EVERY young man who woos a young lady puts on his best clothes, straightens his tie, combs his hair, smiles his best smile and minds his manners.

He opens doors for her, he holds out her coat, he allows her choice of seat in the restaurant.

Some men are so anxious to impress that they pick up dirty underwear from the bedroom floor and they even put the toilet seat down.

As time wears on, as the courtship moves more towards marriage, things start to slip a little. Just little details - a phone call not responded to immediately, dishes left unwashed by the sink - through which he reveals his true self.

Of course, some men are truly chivalrous.
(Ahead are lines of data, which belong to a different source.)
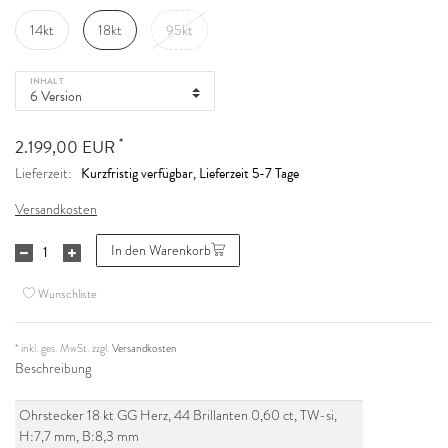
14kt
18kt
95kt
INHALT
*
2.199,00 EUR
Kurzfristig verfügbar, Lieferzeit 5-7 Tage
Lieferzeit:
Versandkosten
In den Warenkorb
Wunschliste
* inkl. ges. MwSt. zzgl.
Versandkosten
Beschreibung
Ohrstecker 18 kt GG Herz, 44 Brillanten 0,60 ct, TW-si,
H:7,7 mm, B:8,3 mm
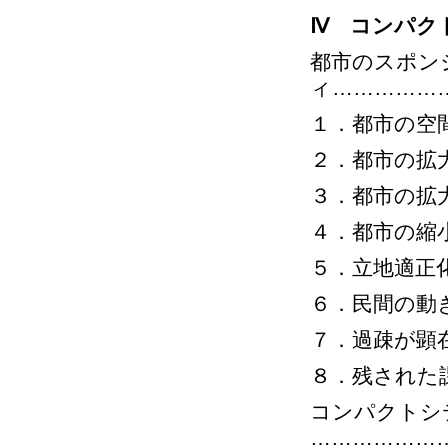
Ⅳ コンパク
都市のスポン
ィ……………
１．都市の空
２．都市の拡
３．都市の拡
４．都市の縮
５．立地適正
６．民間の動
７．過疎が顕
８．残された
コンパクトシ
………………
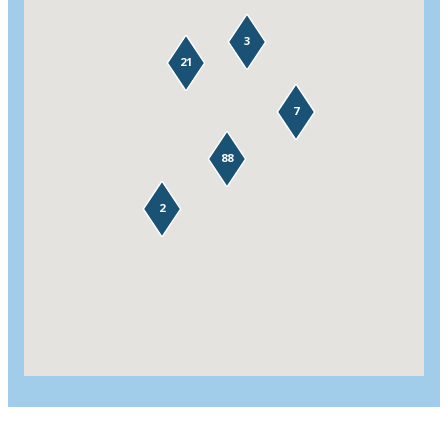
3
21
7
88
2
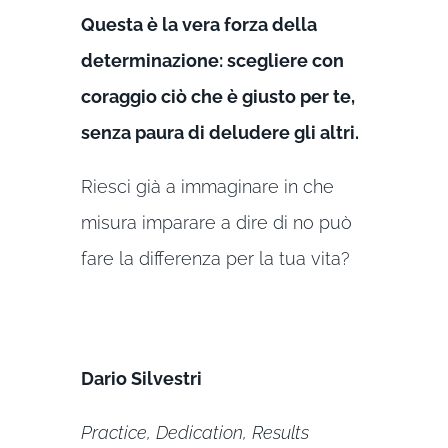
Questa è la vera forza della
determinazione: scegliere con
coraggio ciò che è giusto per te,
senza paura di deludere gli altri.
Riesci già a immaginare in che
misura imparare a dire di no può
fare la differenza per la tua vita?
Dario Silvestri
Practice, Dedication, Results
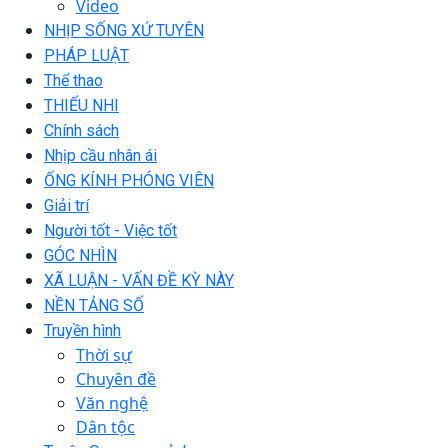
Video
NHỊP SỐNG XỨ TUYÊN
PHÁP LUẬT
Thể thao
THIẾU NHI
Chính sách
Nhịp cầu nhân ái
ỐNG KÍNH PHÓNG VIÊN
Giải trí
Người tốt - Việc tốt
GÓC NHÌN
XÃ LUẬN - VẤN ĐỀ KỲ NÀY
NỀN TẢNG SỐ
Truyền hình
Thời sự
Chuyên đề
Văn nghệ
Dân tộc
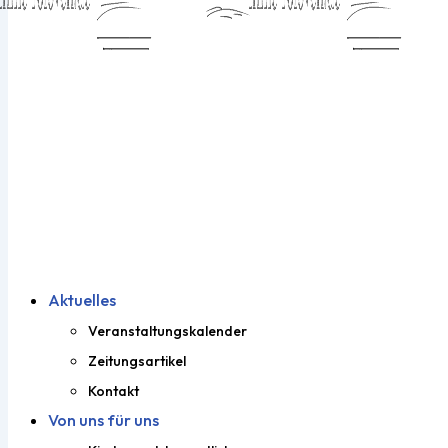
Aktuelles
Veranstaltungskalender
Zeitungsartikel
Kontakt
Von uns für uns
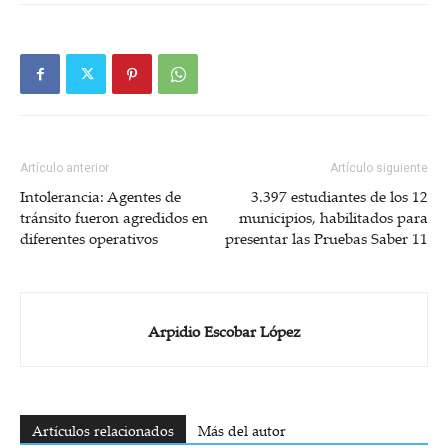
Artículo anterior
Artículo siguiente
Intolerancia: Agentes de
3.397 estudiantes de los 12
tránsito fueron agredidos en
municipios, habilitados para
diferentes operativos
presentar las Pruebas Saber 11
Arpidio Escobar López
Artículos relacionados
Más del autor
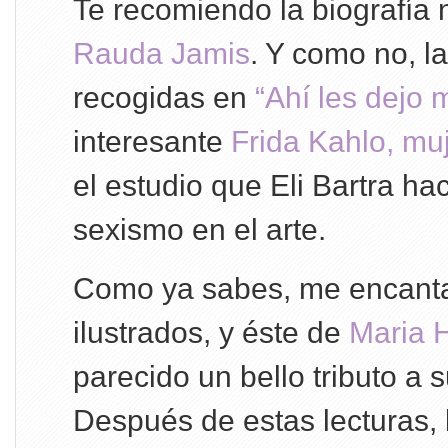
Te recomiendo la biografía 
Rauda Jamis
. Y como no, la
recogidas en
“Ahí les dejo m
interesante
Frida Kahlo, muj
el estudio que Eli Bartra ha
sexismo en el arte.
Como ya sabes, me encantan
ilustrados, y éste de
Maria 
parecido un bello tributo a s
Después de estas lecturas,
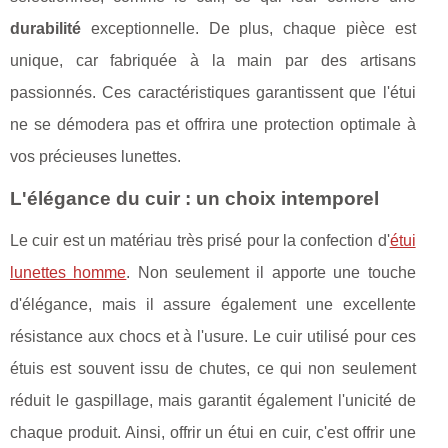
durabilité
exceptionnelle. De plus, chaque pièce est
unique, car fabriquée à la main par des artisans
passionnés. Ces caractéristiques garantissent que l'étui
ne se démodera pas et offrira une protection optimale à
vos précieuses lunettes.
L'élégance du cuir : un choix intemporel
Le cuir est un matériau très prisé pour la confection d'
étui
lunettes homme
. Non seulement il apporte une touche
d'élégance, mais il assure également une excellente
résistance aux chocs et à l'usure. Le cuir utilisé pour ces
étuis est souvent issu de chutes, ce qui non seulement
réduit le gaspillage, mais garantit également l'unicité de
chaque produit. Ainsi, offrir un étui en cuir, c'est offrir une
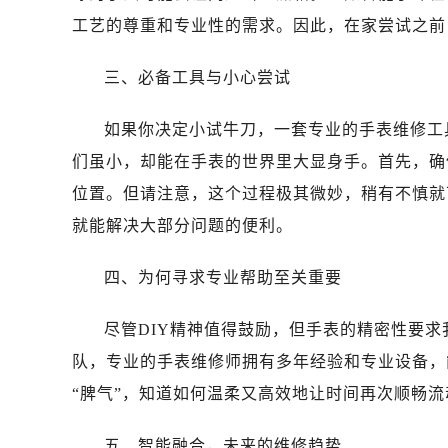
昆明市盘龙区北京路928号同德昆明
工艺的尊重和专业性的需求。因此，在家尝试之前
石家庄市长安区中山东路39号勒泰中
西安市碑林区南关正街88号华侨城长
三、必备工具与小心尝试
海口市龙华区金贸东路5号海口华润大厦
唐山市路南区新华东道100号万达广场
如果你决定小试牛刀，一套专业的手表维修工
台州市椒江区东海大道1800号腾达中
们虽小，却能在手表的世界里大显身手。首先，确
内蒙古自治区呼和浩特市玉泉区大学西
位置。但请注意，这个过程极其微妙，稍有不慎就
甘肃省兰州市七里河区西津西路16号兰
就能解决大部分问题的便利。
重庆市解放碑渝中区民权路28号英利
黑龙江省大庆市萨尔图区会战大街万
四、为何寻求专业帮助至关重要
黑龙江省鹤岗市向阳区红军路万国售
黑龙江省黑河市爱辉区中央街万国售
尽管DIY精神值得鼓励，但手表的精密性要
黑龙江省鸡西市鸡冠区红军路万国售
队，专业的手表维修师拥有多年经验和专业设备，
黑龙江省佳木斯市向阳区长安路万国
“脾气”，知道如何温柔又高效地让时间再次顺畅流
黑龙江省牡丹江市东安区太平路万国
黑龙江省七台河市桃山区大同街万国
五、智能融合，未来的维修趋势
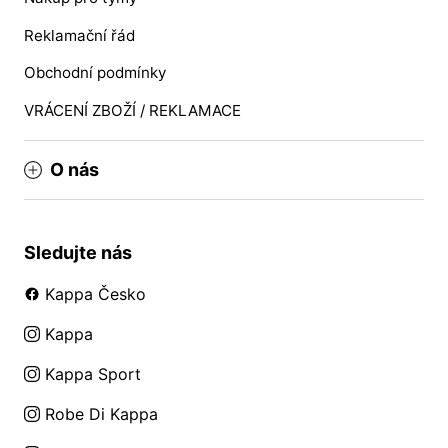
Reklamační řád
Obchodní podmínky
VRÁCENÍ ZBOŽÍ / REKLAMACE
O nás
Sledujte nás
Kappa Česko
Kappa
Kappa Sport
Robe Di Kappa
Others are not.

Gordon Brown reminds me of a man who is courting. He's definitely smiling his best smile. He's certainly started combing his hair. And he's got a new aid to straighten his tie.
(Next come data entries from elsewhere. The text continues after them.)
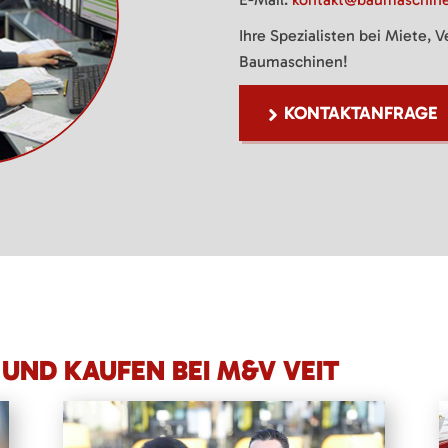
Ihre Spezialisten bei Miete, 
Baumaschinen!
KONTAKTANFRAGE
UND KAUFEN BEI M&V VEIT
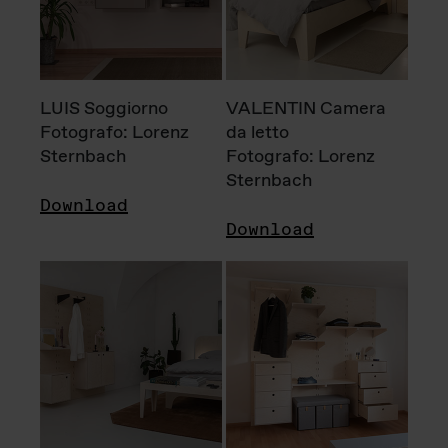
LUIS Soggiorno
VALENTIN Camera
Fotografo: Lorenz
da letto
Sternbach
Fotografo: Lorenz
Sternbach
Download
Download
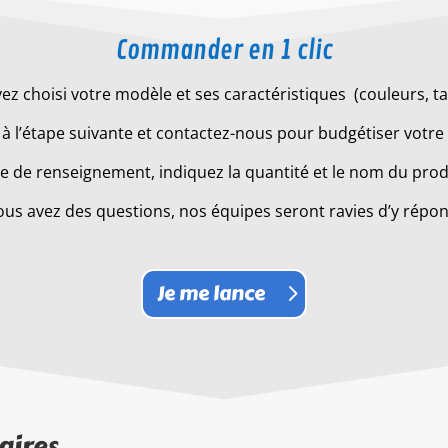
Commander en 1 clic
ez choisi votre modèle et ses caractéristiques (couleurs, tail
à l’étape suivante et contactez-nous pour budgétiser votre 
 de renseignement, indiquez la quantité et le nom du produ
ous avez des questions, nos équipes seront ravies d’y répo
Je me lance
aires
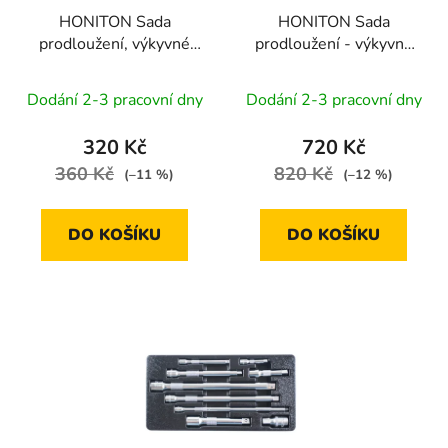
r
t
HONITON Sada
HONITON Sada
o
ů
prodloužení, výkyvné
prodloužení - výkyvné
d
1/2” 3 dílů
1/4”-3/8”-1/2” 9 dílů
u
Dodání 2-3 pracovní dny
Dodání 2-3 pracovní dny
k
t
320 Kč
720 Kč
ů
360 Kč
820 Kč
(–11 %)
(–12 %)
DO KOŠÍKU
DO KOŠÍKU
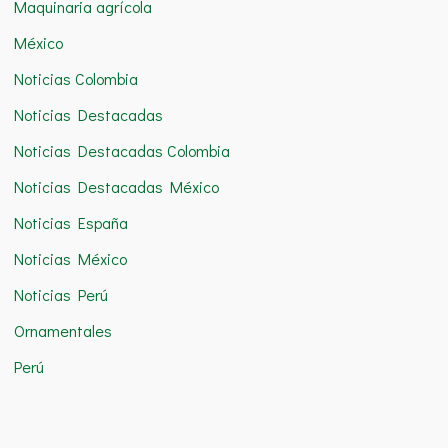
Maquinaria agrícola
México
Noticias Colombia
Noticias Destacadas
Noticias Destacadas Colombia
Noticias Destacadas México
Noticias España
Noticias México
Noticias Perú
Ornamentales
Perú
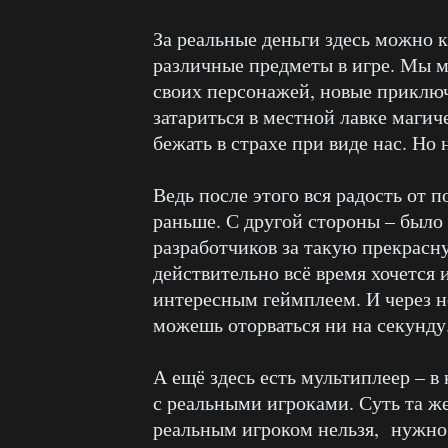
За реальные деньги здесь можно к
различные предметы в игре. Мы м
своих персонажей, новые приключ
затариться в местной лавке магич
бежать в страхе при виде нас. Но
Ведь после этого вся радость от 
раньше. С другой стороны – было
разработчиков за такую прекрасн
действительно всё время хочется 
интересным геймплеем. И через н
можешь оторваться ни на секунду
А ещё здесь есть мультиплеер – 
с реальными игроками. Суть та же,
реальным игроком нельзя, нужно п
He is wooing both the Labour Party and - more importantly - the electorate and the country as a whole. His media manipulators are trying to show that he's not as grey, not as stiff, not as dour as we think he is.

This is modern politics. We are being sold a new, improved package of Gordon Brown - just as we were sold the new, green brand of David Cameron's Tories when he cycled into Westminster with a 4x4 chugging along behind carrying his shoes.

I think the public are sophisticated enough to see all of this. They can see the message - the new "listening and learning" Gordon or the environmentally aware David - but they can also see the spin.

They see through the spin - that's why Redcar's Mo Mowlam was so popular. She was thoroughly unspun, and the public responded very positively to her natural, unvarnished personality.

So two things have shone through Mr Brown's courtship this week for me.

Firstly, he has said he wants to create more apprenticeships. This is great - I know of an 18-year-old who wants to be an electrician but looks likely to have to leave the North-East because he cannot get an apprenticeship in his home region. So Gordon shows there is some substance behind his new image.

Secondly, I rather like the story about Mr Brown once grabbing former minister Frank Field by the lapels and yelling at him when they disagreed. This was supposed to be a shock revelation that would damage Mr Brown's leadership credentials, particularly as it came in the same Channel 4 programme that revealed he sulked when he didn't get his own way. This was the courtship ending, the smile slipping, and the real Mr Brown being revealed.

But we want a leader who cares so passionately about his ideas that he is prepared to jump up and down and shout about them. We want a leader who cares when he is defeated rather than lightly brushing it off and getting on with something else. We want a leader who takes defeat personally, who resolves to do better next time because he knows his ideas are so vital for the country that he cannot abide the thought of them falling by the wayside.

We all know that Mr Brown cannot go round "listening and learning" forever, he must do some leading as well. We all know he cannot stand at the Despatch Box smiling sweetly because Mr Cameron will tear into him.

So the spin of the smile and the soundbite will play its part in selling Mr Brown to the nation, but more important are the times when the manufactured mask slips and we see what we are really getting.

And I like what I see in the man who will be married to the country as Prime Minister.